Credit: 1 Unit - Personal Finance Credit

Aerospace Science 300 - Exploring Space, The High Frontier: This is a science course that includes the latest information available in space science and space exploration. The course begins with the study of the space environment from the earliest days of interest in astronomy and early ideas of the heavens, through the Renaissance, and on into modern astronomy. It provides an in-depth study of the Earth, Sun, stars, Moon, and solar system, including the terrestrial and the outer planets. It discusses issues critical to travel in the upper atmosphere such as orbits and trajectories unmanned satellites, and space probes. It investigates the importance of entering space and discusses manned and unmanned space flights, focusing on concepts surrounding spaceflight, space vehicles, launch systems, and space missions. The section on manned spaceflight focuses on the Space Shuttle, space stations and beyond, covering milestones in the endeavor to land on the Moon and to safely orbit humans and crafts for temporary and prolonged periods. The course covers the human aspect of spaceflight, focusing on the human experience in space. It also examines the latest advances in space technology, including robotics in space, the Mars Rover, and commercial uses of space.

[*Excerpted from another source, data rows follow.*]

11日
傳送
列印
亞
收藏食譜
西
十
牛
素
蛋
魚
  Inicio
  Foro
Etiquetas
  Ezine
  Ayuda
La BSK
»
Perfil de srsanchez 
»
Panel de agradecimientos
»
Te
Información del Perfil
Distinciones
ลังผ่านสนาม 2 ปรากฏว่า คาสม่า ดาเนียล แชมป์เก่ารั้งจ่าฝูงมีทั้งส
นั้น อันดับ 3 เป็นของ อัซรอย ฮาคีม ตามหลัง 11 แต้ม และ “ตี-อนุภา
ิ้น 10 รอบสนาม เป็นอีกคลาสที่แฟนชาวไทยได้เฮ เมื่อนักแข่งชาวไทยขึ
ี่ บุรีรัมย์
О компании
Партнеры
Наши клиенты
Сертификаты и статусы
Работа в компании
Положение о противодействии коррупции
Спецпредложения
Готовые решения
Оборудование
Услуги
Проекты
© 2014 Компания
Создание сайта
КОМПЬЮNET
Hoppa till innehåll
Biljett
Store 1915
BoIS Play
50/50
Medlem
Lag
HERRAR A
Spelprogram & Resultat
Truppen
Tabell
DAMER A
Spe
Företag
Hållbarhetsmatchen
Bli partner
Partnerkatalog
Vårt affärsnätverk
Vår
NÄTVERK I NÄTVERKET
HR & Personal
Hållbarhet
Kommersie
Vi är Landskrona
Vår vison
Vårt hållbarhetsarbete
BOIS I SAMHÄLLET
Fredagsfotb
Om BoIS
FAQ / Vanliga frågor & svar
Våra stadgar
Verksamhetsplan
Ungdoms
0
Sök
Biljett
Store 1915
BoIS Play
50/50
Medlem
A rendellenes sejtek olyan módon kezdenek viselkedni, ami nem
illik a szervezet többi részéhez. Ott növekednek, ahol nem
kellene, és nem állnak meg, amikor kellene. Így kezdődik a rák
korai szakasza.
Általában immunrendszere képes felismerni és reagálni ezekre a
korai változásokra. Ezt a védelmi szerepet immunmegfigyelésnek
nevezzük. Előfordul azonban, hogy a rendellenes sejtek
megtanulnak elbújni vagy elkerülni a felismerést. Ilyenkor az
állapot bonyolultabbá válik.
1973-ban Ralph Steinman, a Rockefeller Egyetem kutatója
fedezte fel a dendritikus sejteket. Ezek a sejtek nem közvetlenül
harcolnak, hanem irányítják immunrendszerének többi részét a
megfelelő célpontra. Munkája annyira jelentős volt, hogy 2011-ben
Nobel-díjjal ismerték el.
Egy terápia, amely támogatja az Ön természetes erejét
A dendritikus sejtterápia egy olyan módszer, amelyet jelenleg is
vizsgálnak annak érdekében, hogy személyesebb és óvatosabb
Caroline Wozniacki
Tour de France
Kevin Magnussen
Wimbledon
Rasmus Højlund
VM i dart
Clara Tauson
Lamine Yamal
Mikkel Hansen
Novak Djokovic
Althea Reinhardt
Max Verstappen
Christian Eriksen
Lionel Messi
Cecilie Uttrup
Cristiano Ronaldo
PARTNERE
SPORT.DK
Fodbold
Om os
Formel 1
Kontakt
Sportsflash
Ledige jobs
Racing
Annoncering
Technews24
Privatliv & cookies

Leadership Education 300 - Life Skills and Career Opportunities: This course it is designed to prepare students for life after high school in the high-tech, globally oriented, and diverse workplace of the 21st century. Students will learn how to become a more confident financial planner and to save, invest, and spend money wisely, as well as how to avoid the credit trap. They will learn about real-life issues such as understanding contracts, leases, warranties, legal notices, personal bills, practical and money-saving strategies for grocery shopping, apartment selection, and life with roommates. The Holland Interest Inventory and other self-assessments will help them to reveal their attitudes, aptitudes, and personal skills. This self-understanding will allow them to explore career paths and understand requirements that they will need to be successful at work and in life. To help students increase their potential for success through education, they will learn how to select a school that is right for them; how to apply for admission to a vocational or technical school, community college, or college/university; and how to succeed in these learning environments. Information is provided on how to conduct the job search for students who wish to enter the workforce right after high school or after additional education and training. They will learn how to prepare a winning résumé, and how to develop effective interviewing skills. Students will become more skilled at using the Internet for career research and learn how to network safely using social media. The text also provides information on working for the federal government to include careers in the military, aerospace industry, and public service. Finally, students will consider the most important elements of life skills for all Americans: civic responsibilities, such as volunteering, registering to vote, jury duty, and draft registration.